##### DATA FOR THIS EXERCISE

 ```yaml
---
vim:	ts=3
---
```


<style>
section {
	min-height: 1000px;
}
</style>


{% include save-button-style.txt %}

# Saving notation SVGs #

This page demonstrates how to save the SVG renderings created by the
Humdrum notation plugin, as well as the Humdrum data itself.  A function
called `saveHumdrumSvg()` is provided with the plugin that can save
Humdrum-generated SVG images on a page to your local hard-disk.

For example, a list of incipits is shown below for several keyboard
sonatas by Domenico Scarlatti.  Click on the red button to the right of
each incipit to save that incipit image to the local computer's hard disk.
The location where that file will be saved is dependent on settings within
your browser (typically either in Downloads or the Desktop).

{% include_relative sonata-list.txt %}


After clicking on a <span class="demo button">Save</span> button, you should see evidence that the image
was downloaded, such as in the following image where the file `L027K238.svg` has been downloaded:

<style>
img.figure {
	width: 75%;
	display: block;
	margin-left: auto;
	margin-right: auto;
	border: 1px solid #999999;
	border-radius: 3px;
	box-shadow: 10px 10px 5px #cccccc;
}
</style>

##########
##### DATA FOR THIS EXERCISE

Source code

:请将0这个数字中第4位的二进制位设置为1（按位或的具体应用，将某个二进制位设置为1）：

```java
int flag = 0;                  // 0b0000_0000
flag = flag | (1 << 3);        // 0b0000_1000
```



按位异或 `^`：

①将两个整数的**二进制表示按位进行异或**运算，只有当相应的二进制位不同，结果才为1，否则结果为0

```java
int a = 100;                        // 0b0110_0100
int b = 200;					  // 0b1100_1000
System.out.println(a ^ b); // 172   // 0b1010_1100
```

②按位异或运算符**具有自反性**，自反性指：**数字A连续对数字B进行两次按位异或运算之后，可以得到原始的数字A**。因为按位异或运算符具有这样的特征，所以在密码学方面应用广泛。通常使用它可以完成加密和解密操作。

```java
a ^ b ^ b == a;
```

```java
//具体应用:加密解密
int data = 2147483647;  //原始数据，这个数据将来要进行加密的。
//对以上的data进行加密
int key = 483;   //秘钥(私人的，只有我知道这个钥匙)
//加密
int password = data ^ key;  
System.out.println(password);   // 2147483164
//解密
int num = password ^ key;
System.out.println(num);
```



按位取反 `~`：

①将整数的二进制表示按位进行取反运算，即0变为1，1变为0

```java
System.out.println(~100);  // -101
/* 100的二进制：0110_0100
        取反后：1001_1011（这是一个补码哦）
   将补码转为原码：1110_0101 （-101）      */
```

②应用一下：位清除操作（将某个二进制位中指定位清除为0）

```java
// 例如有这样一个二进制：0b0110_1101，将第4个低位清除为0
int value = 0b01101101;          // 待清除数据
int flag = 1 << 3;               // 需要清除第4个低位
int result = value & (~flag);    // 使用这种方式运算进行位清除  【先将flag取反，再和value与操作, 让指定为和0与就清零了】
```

##########
##### DATA FOR THIS EXERCISE

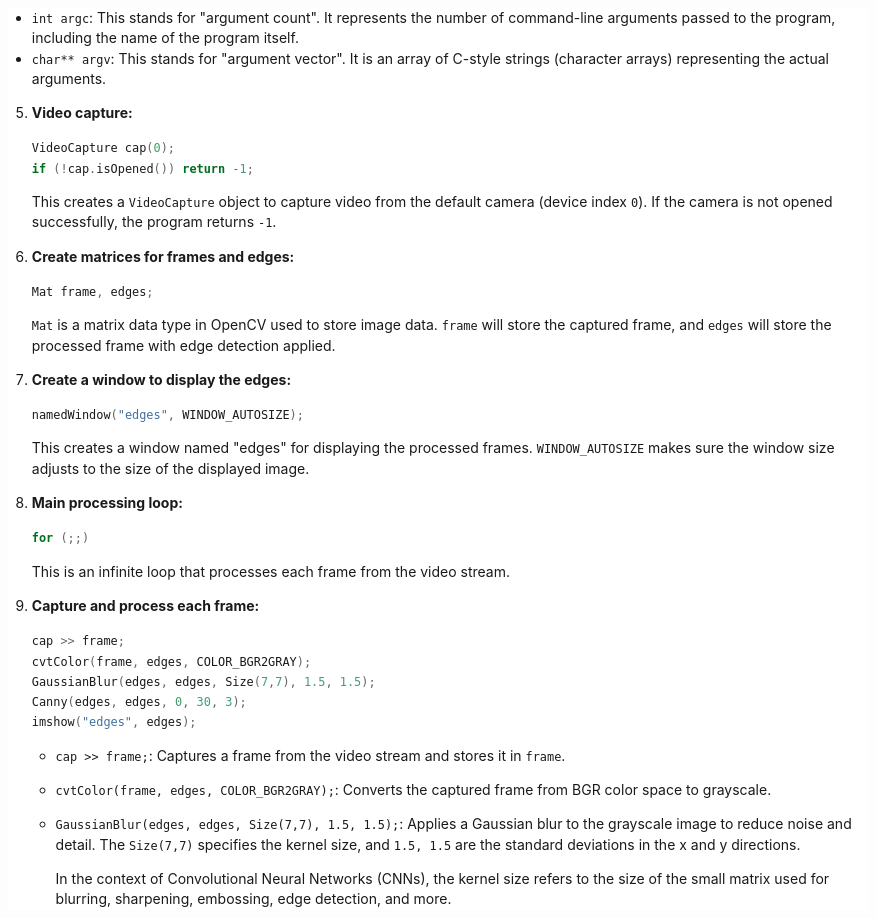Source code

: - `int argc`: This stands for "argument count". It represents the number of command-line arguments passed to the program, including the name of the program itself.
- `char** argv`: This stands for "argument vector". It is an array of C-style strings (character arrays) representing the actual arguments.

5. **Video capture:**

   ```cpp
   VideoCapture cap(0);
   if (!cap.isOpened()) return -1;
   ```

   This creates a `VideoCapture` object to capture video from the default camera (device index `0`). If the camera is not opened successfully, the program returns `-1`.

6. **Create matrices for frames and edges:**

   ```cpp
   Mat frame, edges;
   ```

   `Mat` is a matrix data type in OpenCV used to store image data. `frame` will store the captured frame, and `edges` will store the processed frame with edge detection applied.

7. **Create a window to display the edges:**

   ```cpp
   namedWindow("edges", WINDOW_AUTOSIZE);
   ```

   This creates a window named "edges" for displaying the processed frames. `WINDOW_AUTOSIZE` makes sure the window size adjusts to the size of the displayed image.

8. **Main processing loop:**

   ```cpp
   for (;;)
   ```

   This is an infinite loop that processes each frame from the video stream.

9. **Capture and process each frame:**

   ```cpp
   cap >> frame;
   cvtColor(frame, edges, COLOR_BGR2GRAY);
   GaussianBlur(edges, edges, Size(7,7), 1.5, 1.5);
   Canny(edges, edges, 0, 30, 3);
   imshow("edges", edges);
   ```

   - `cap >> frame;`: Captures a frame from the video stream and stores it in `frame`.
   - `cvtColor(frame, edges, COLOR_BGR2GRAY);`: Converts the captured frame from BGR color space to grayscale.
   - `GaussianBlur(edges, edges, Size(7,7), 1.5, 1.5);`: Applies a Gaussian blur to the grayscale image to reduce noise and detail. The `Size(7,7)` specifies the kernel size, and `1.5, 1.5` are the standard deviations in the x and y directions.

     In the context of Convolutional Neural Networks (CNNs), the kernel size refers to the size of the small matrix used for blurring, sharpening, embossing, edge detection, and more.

##########

→ **WHAT YOU WILL DO**:
Out of the listing above, reproduce exactly the lines from the one with "that can save" up to and including the one with "each incipit to".

→ **EXERCISE RESPONSE**:
called `saveHumdrumSvg()` is provided with the plugin that can save
Humdrum-generated SVG images on a page to your local hard-disk.

For example, a list of incipits is shown below for several keyboard
sonatas by Domenico Scarlatti.  Click on the red button to the right of
each incipit to save that incipit image to the local computer's hard disk.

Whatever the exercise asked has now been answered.